### RECORDS PROVIDED
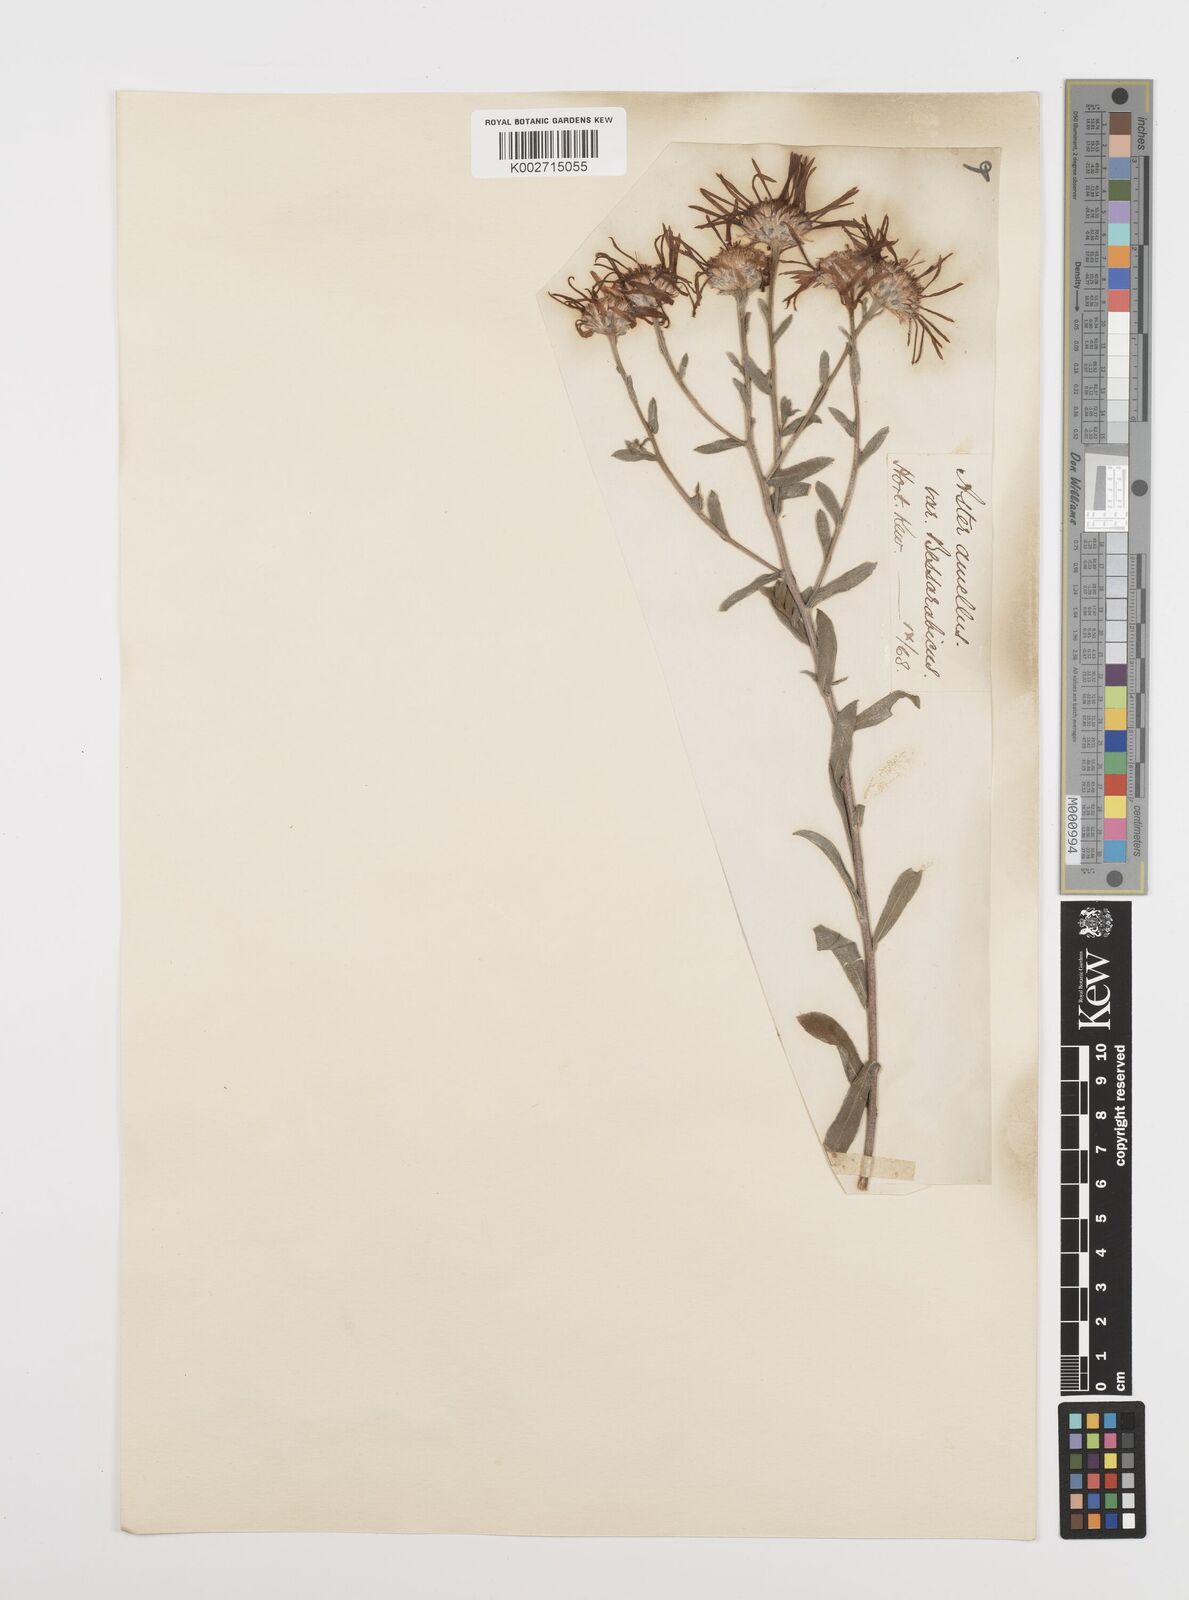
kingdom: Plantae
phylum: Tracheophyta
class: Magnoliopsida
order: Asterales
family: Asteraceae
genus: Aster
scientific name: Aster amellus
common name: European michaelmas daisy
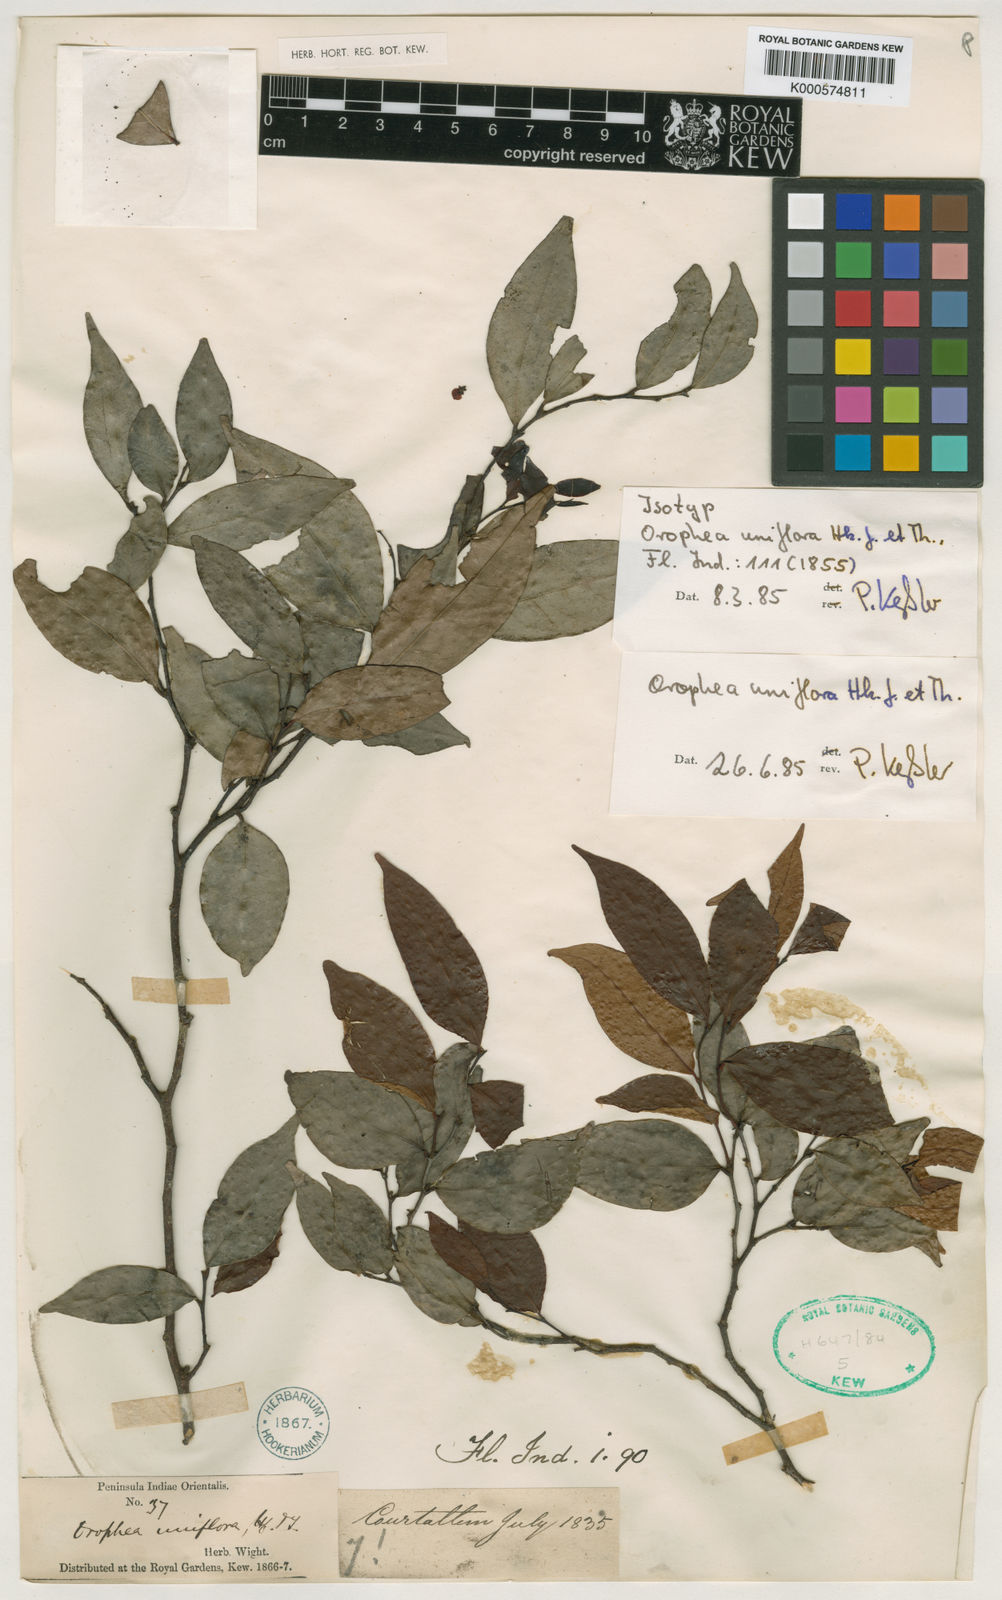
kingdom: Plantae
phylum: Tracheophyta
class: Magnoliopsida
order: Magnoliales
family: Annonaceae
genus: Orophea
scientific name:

### AIM
Please lay out every line of the entries above as a Markdown table with two columns, "Row" and "Entry line," numbering the rows in order. Leave out blank lines and the pictures.

### EXERCISE SOLUTION
| Row | Entry line |
|---|---|
| 1 | kingdom: Plantae |
| 2 | phylum: Tracheophyta |
| 3 | class: Magnoliopsida |
| 4 | order: Asterales |
| 5 | family: Asteraceae |
| 6 | genus: Aster |
| 7 | scientific name: Aster amellus |
| 8 | common name: European michaelmas daisy |
| 9 | kingdom: Plantae |
| 10 | phylum: Tracheophyta |
| 11 | class: Magnoliopsida |
| 12 | order: Magnoliales |
| 13 | family: Annonaceae |
| 14 | genus: Orophea |
| 15 | scientific name: |